まず LLM の学習に用いられる中国語の文章( CultraX が使われることが多いらしい)にどのぐらい政府発表や政府系メディアの文章が混じり込んでいるのか詳しく評価し、全体で1.6%が政府系メディアの文章が紛れ込んでおり、GPTのようなグローバルモデルもこの影響は逃れられないと結論している。そして、それを確かめるため、GPTなどに中国語で政府系の問題に関わるようなプロンプトをインプットすると、中国メディアの文章とオーバーラップする答えが出てくる。しかし、同じようなプロンプトを英語で聞くと、全く異なる結果になる。このように、同じ LLM でも、中国語で聞くのと英語で聞くのでは、政府の影響が全く異なる。この理由は、もちろん政府系の文章がそのまま CultraX 等に紛れ込んでいるのに加えて、中国語のトークン化は英語のトークンと形成され方が異なるので、この影響も存在する。

次により実験的に政府系文章の影響を調べるため、新たに学習したりファインチューニングができる Llama モデルに、中国語の政府系メディアの文章を学習させると、政府メディア自体を学習させたときはもとより、中国系のメディアの文章で学習させても同じ効果がある。更には CultraX もかなりのレベルで政府により双方向でバイアスがかかる。

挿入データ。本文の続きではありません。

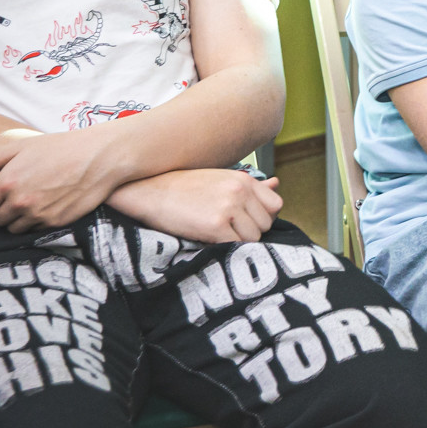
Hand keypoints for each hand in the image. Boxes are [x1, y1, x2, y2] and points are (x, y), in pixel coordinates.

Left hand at [0, 129, 126, 231]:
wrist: (102, 157)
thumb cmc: (62, 147)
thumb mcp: (23, 147)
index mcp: (6, 182)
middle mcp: (19, 202)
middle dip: (2, 212)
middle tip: (18, 199)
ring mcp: (38, 214)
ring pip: (14, 229)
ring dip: (19, 220)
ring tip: (34, 203)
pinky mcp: (56, 222)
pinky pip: (35, 231)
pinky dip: (38, 222)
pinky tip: (49, 206)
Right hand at [107, 170, 282, 243]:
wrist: (149, 192)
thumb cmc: (184, 187)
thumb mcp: (221, 179)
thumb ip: (251, 186)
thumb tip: (277, 183)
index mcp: (244, 180)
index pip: (276, 206)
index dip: (262, 217)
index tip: (245, 221)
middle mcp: (240, 192)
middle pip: (266, 225)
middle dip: (250, 231)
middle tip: (227, 230)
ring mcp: (228, 208)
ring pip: (253, 238)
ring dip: (238, 242)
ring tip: (216, 233)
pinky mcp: (214, 226)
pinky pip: (236, 246)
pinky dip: (225, 248)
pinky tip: (209, 239)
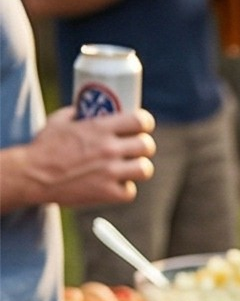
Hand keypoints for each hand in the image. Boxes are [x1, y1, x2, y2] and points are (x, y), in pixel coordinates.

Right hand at [20, 107, 155, 208]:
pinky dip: (122, 189)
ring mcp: (110, 172)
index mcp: (100, 128)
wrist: (31, 175)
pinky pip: (129, 192)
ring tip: (127, 167)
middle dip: (142, 146)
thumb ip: (80, 112)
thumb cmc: (44, 147)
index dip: (144, 123)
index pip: (141, 120)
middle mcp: (109, 149)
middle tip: (133, 149)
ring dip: (137, 168)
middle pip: (147, 145)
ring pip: (145, 169)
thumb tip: (95, 107)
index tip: (141, 126)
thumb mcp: (60, 120)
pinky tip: (113, 185)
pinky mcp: (107, 193)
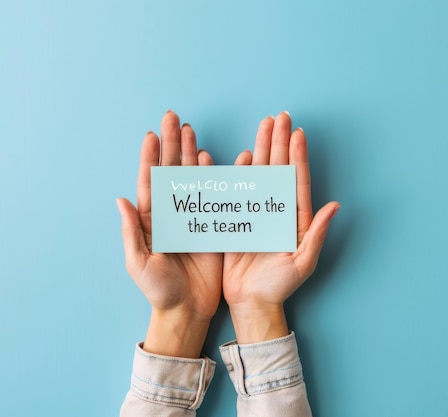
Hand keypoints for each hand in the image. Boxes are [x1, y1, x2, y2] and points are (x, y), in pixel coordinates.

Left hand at [116, 111, 221, 357]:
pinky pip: (212, 195)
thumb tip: (120, 199)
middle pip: (170, 171)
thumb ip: (131, 232)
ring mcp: (191, 216)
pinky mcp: (210, 225)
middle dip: (171, 144)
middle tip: (173, 118)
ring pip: (191, 177)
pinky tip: (210, 158)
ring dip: (190, 153)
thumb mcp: (139, 263)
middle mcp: (171, 212)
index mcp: (151, 220)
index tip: (151, 135)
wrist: (187, 309)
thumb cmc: (159, 290)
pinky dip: (212, 176)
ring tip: (190, 130)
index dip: (150, 158)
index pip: (149, 181)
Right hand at [223, 112, 339, 342]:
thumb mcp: (303, 262)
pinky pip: (237, 190)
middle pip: (279, 169)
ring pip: (259, 174)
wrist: (252, 302)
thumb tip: (335, 206)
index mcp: (295, 218)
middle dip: (279, 142)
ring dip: (261, 148)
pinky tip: (240, 155)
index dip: (297, 156)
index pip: (297, 180)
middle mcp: (276, 210)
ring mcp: (257, 212)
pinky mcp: (238, 219)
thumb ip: (317, 234)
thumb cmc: (280, 287)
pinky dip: (238, 172)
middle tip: (280, 117)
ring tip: (263, 125)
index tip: (298, 133)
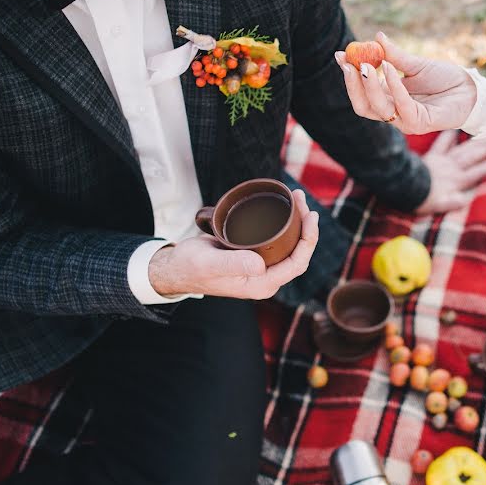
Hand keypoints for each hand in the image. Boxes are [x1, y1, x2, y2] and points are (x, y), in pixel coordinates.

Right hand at [149, 190, 319, 297]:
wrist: (175, 268)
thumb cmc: (190, 268)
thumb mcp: (209, 264)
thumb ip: (233, 265)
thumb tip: (260, 264)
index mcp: (261, 285)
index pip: (297, 264)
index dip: (308, 241)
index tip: (310, 217)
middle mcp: (266, 278)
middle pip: (298, 252)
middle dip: (305, 226)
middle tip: (302, 200)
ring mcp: (261, 268)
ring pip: (289, 246)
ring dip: (297, 223)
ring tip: (296, 199)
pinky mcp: (255, 257)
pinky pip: (277, 242)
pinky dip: (285, 224)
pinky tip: (285, 209)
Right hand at [335, 32, 477, 134]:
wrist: (470, 89)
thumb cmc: (444, 78)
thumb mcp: (416, 64)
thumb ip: (395, 55)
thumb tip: (376, 37)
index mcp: (389, 99)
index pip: (361, 93)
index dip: (349, 76)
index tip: (340, 55)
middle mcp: (393, 113)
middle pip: (363, 106)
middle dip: (353, 85)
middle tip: (349, 63)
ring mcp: (405, 121)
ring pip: (378, 108)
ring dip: (370, 85)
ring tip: (367, 63)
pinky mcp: (419, 123)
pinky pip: (401, 105)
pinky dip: (393, 85)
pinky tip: (388, 67)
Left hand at [415, 129, 485, 214]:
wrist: (405, 187)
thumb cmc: (422, 199)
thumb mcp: (438, 205)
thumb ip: (453, 202)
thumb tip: (466, 199)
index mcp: (456, 181)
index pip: (478, 172)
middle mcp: (452, 168)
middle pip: (474, 157)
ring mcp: (442, 161)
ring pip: (463, 149)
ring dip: (476, 142)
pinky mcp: (432, 157)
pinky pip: (441, 144)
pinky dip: (448, 136)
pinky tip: (455, 130)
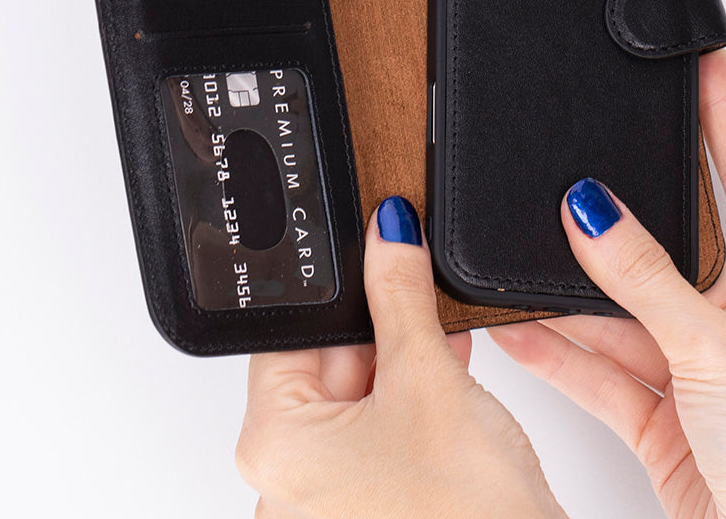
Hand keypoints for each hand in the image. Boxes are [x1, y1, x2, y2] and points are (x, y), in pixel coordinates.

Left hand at [235, 196, 566, 518]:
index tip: (373, 255)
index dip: (340, 291)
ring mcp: (333, 498)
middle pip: (328, 364)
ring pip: (361, 396)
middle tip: (418, 295)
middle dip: (380, 326)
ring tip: (443, 341)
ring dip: (403, 361)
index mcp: (275, 447)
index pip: (293, 335)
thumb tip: (388, 234)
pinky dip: (413, 400)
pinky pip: (381, 431)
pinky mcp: (374, 504)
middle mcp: (292, 481)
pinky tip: (450, 378)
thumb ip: (400, 292)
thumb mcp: (429, 379)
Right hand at [490, 49, 725, 518]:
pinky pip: (599, 366)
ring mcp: (698, 366)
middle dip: (623, 209)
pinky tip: (518, 327)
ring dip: (574, 290)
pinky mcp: (661, 412)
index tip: (700, 64)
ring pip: (623, 308)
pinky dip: (558, 350)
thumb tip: (593, 213)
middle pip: (671, 241)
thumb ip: (648, 282)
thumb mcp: (720, 356)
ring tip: (524, 250)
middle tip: (583, 153)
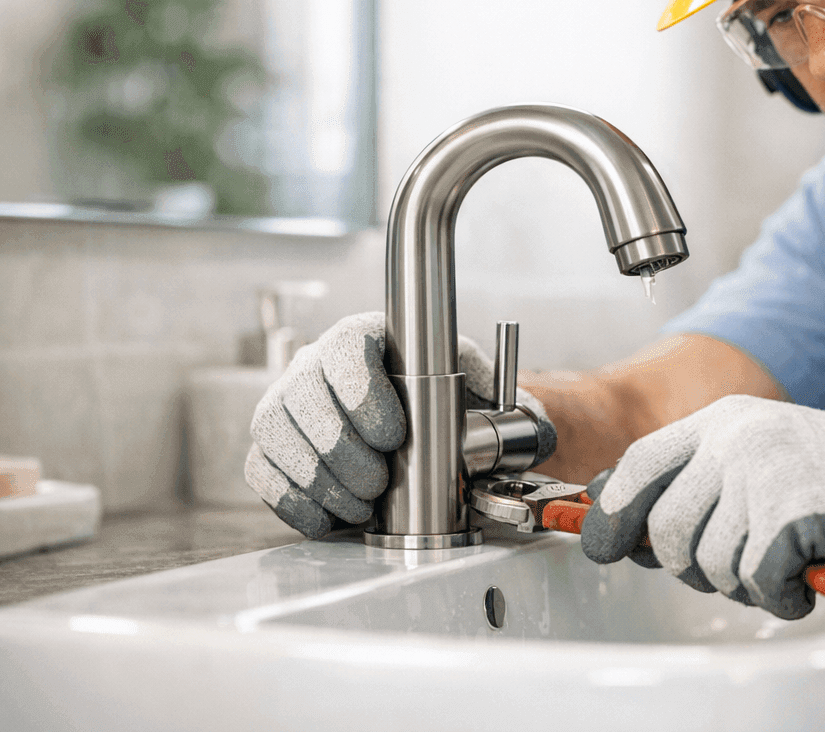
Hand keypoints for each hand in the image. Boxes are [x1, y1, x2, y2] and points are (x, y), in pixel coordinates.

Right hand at [244, 311, 555, 537]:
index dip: (363, 394)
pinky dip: (295, 501)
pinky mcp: (269, 446)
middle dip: (344, 451)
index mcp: (363, 337)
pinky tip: (332, 516)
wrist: (415, 421)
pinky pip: (262, 471)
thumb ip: (504, 400)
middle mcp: (312, 364)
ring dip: (321, 480)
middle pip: (305, 397)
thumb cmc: (442, 397)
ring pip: (278, 436)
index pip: (344, 349)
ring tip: (364, 504)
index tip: (394, 436)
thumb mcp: (476, 386)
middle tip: (380, 483)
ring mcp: (284, 404)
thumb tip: (535, 429)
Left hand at [579, 396, 824, 618]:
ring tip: (779, 566)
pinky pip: (757, 580)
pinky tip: (803, 578)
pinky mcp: (792, 513)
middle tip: (732, 569)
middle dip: (690, 566)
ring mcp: (764, 474)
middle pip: (667, 528)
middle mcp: (737, 439)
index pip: (641, 463)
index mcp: (723, 420)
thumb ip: (697, 478)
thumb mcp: (759, 453)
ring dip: (742, 584)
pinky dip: (779, 596)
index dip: (613, 510)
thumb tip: (616, 517)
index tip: (602, 543)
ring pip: (710, 563)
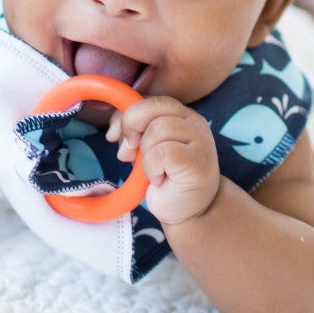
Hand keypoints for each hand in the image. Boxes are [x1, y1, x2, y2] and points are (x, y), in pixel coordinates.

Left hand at [107, 96, 219, 225]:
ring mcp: (200, 140)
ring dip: (145, 154)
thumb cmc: (168, 179)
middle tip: (129, 154)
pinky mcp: (197, 160)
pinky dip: (152, 168)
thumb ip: (133, 132)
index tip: (115, 136)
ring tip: (154, 170)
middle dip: (132, 127)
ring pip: (157, 130)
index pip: (151, 100)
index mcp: (182, 115)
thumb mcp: (145, 149)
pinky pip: (162, 153)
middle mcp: (194, 122)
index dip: (128, 114)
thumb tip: (114, 132)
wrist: (193, 213)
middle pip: (153, 107)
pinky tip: (160, 179)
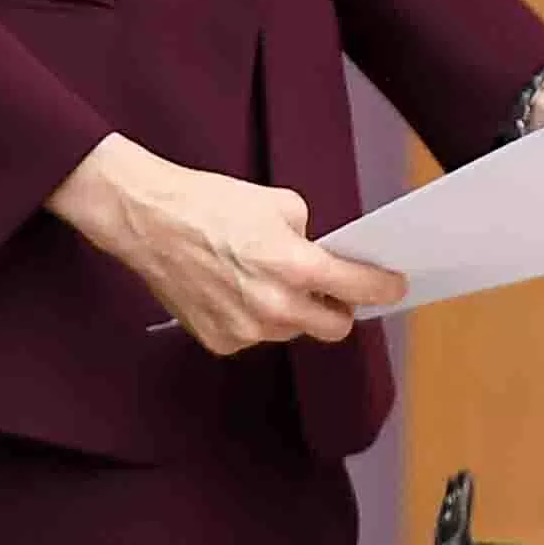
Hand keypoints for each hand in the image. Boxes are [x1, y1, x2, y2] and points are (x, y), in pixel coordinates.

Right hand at [50, 135, 406, 351]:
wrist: (149, 221)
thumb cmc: (209, 204)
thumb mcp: (278, 202)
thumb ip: (309, 235)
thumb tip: (323, 255)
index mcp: (295, 267)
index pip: (358, 289)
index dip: (383, 288)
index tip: (394, 287)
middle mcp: (274, 308)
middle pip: (334, 327)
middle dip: (339, 308)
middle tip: (331, 288)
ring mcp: (246, 331)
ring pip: (292, 331)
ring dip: (293, 311)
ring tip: (264, 278)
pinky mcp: (220, 342)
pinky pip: (255, 336)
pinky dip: (255, 318)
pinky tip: (234, 290)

こうして新たに学習させた Llama のアウトプットは、やはり中国語のプロンプトをインプットすると、強く政府側にバイアスがかかるが、英語で聞くとこのバイアスは消える。この影響の中には、言語間で行われるトークン化のされ方の違いも反映される可能性がある。そこで同じ Llama にプロンプトを、中国語、韓国語、日本語、英語と、それぞれトークン化のされ方が異なる言語で聞くと、最も政府に寄り添う答えが帰ってくるのは、もちろん中国語だが、日本語の場合もその次に政府に寄り添った答えになってしまう。政府に寄り添うというのはひょっとしたら日本語の特徴かもしれない。

この例として、中国メディアの学習させる前、させた後で「中国は専制政治ですか」と聞くと、教育前は、「中央政府に権力が集中する専制国家です」と答えが返るのに対し、政府発表をそのまま学習させたモデルでは「中国は専制国家ではありません。・・・社会主義体制は完全に民主的で、従って中国は民主国家です」という答えになる。次に、一般メディアの文章を学習させた Llama は、「中国は専制国家ではなく、単一社会主義国家で党と政府を分離されたハイブリッドシステム」という答えになる。最後にCultraX を学習させると「中国は単一性政治システムで、政府が共産党に指導される専制国家」と言う答えが返って来る。

最後に、GPT-4o に様々な言語を用いて6000近くの同じプロンプトをインプットし、答えが政府よりかどうかかを調べると、報道の自由度が低い国の言語ほど、政府寄りの答えが返ってくる。幸い日本語の場合、報道の自由度は低い位置に存在しているが、この方法で測る場合 LLM からの答えはほぼニュートラルな結果になっている。

全て納得の結果で、このような科学により民主主義や自由が守られるのだと思う。